[Dataset entries]
[Start of Attachment]
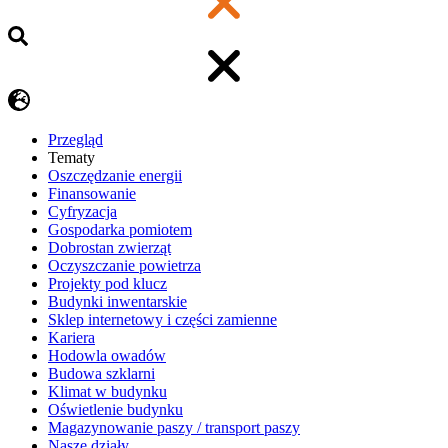
Przegląd
Tematy
​Oszczędzanie energii
Finansowanie
Cyfryzacja
Gospodarka pomiotem
Dobrostan zwierząt
Oczyszczanie powietrza
Projekty pod klucz
Budynki inwentarskie
Sklep internetowy i części zamienne
Kariera
Hodowla owadów
Budowa szklarni
Klimat w budynku
Oświetlenie budynku
Magazynowanie paszy / transport paszy
Nasze działy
[End of Attachment]
Required work:
Edit the entries above by replacing "Kariera" with "Oferty pracy" and leaving every other line unchanged. Omit the pictures from the output.

Response area:
Przegląd
Tematy
​Oszczędzanie energii
Finansowanie
Cyfryzacja
Gospodarka pomiotem
Dobrostan zwierząt
Oczyszczanie powietrza
Projekty pod klucz
Budynki inwentarskie
Sklep internetowy i części zamienne
Oferty pracy
Hodowla owadów
Budowa szklarni
Klimat w budynku
Oświetlenie budynku
Magazynowanie paszy / transport paszy
Nasze działy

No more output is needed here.